____ Available records

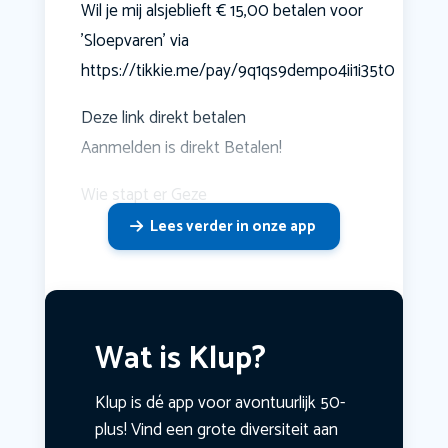
Wil je mij alsjeblieft € 15,00 betalen voor
'Sloepvaren' via
https://tikkie.me/pay/9q1qs9dempo4ii1i35t0
Deze link direkt betalen
Aanmelden is direkt Betalen!
Wie stapt er Geze
Lees verder in onze app
Wat is Klup?
Klup is dé app voor avontuurlijk 50-
plus! Vind een grote diversiteit aan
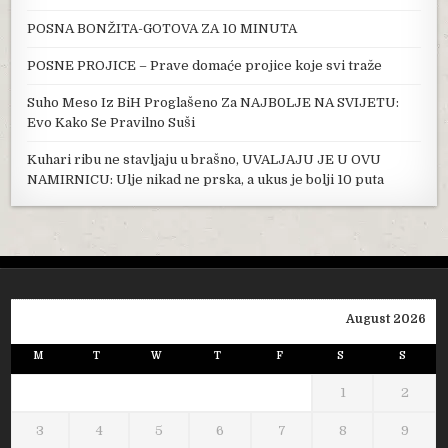
POSNA BONŽITA-GOTOVA ZA 10 MINUTA
POSNE PROJICE – Prave domaće projice koje svi traže
Suho Meso Iz BiH Proglašeno Za NAJB0LJE NA SVIJETU:
Evo Kako Se Pravilno Suši
Kuhari ribu ne stavljaju u brašno, UVALJAJU JE U OVU
NAMIRNICU: Ulje nikad ne prska, a ukus je bolji 10 puta
August 2026
M
T
W
T
F
S
S
1
2
3
4
5
6
7
8
9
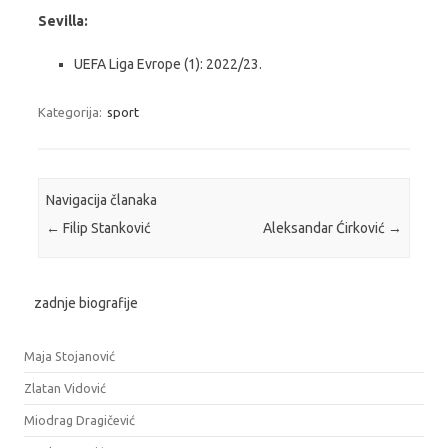
Sevilla:
UEFA Liga Evrope (1): 2022/23.
Kategorija:
sport
Navigacija članaka
←
Filip Stanković
Aleksandar Ćirković
→
zadnje biografije
Maja Stojanović
Zlatan Vidović
Miodrag Dragičević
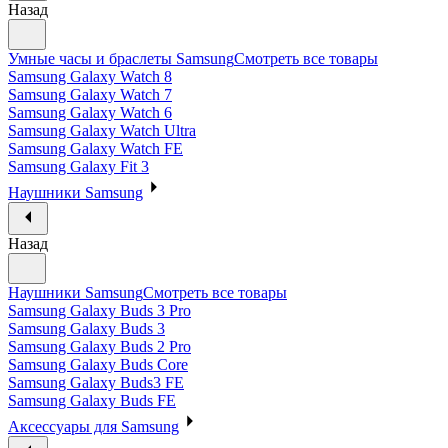
Назад
Умные часы и браслеты Samsung
Смотреть все товары
Samsung Galaxy Watch 8
Samsung Galaxy Watch 7
Samsung Galaxy Watch 6
Samsung Galaxy Watch Ultra
Samsung Galaxy Watch FE
Samsung Galaxy Fit 3
Наушники Samsung
Назад
Наушники Samsung
Смотреть все товары
Samsung Galaxy Buds 3 Pro
Samsung Galaxy Buds 3
Samsung Galaxy Buds 2 Pro
Samsung Galaxy Buds Core
Samsung Galaxy Buds3 FE
Samsung Galaxy Buds FE
Аксессуары для Samsung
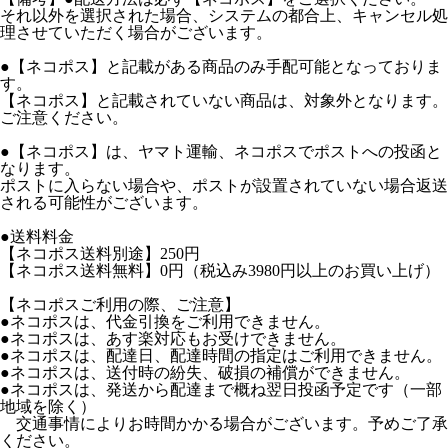
それ以外を選択された場合、システムの都合上、キャンセル処
理させていただく場合がございます。
●【ネコポス】と記載がある商品のみ手配可能となっておりま
す。
【ネコポス】と記載されていない商品は、対象外となります。
ご注意ください。
●【ネコポス】は、ヤマト運輸、ネコポスでポストへの投函と
なります。
ポストに入らない場合や、ポストが設置されていない場合返送
される可能性がございます。
●送料料金
【ネコポス送料別途】250円
【ネコポス送料無料】0円（税込み3980円以上のお買い上げ）
【ネコポスご利用の際、ご注意】
●ネコポスは、代金引換をご利用できません。
●ネコポスは、あす楽対応もお受けできません。
●ネコポスは、配達日、配達時間の指定はご利用できません。
●ネコポスは、送付時の紛失、破損の補償ができません。
●ネコポスは、発送から配達まで概ね翌日投函予定です（一部
地域を除く）
交通事情によりお時間かかる場合がございます。予めご了承
ください。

________

» Action item
Please reproduce the listing word for word from the line with "POSNA BONŽITA-GOTOVA ZA 10 MINUTA" up to and including the line with "Miodrag Dragičević". Leave the pictures out of your answer.

» Answer to this task
POSNA BONŽITA-GOTOVA ZA 10 MINUTA
POSNE PROJICE – Prave domaće projice koje svi traže
Suho Meso Iz BiH Proglašeno Za NAJB0LJE NA SVIJETU:
Evo Kako Se Pravilno Suši
Kuhari ribu ne stavljaju u brašno, UVALJAJU JE U OVU
NAMIRNICU: Ulje nikad ne prska, a ukus je bolji 10 puta
August 2026
M
T
W
T
F
S
S
1
2
3
4
5
6
7
8
9
Sevilla:
UEFA Liga Evrope (1): 2022/23.
Kategorija:
sport
Navigacija članaka
←
Filip Stanković
Aleksandar Ćirković
→
zadnje biografije
Maja Stojanović
Zlatan Vidović
Miodrag Dragičević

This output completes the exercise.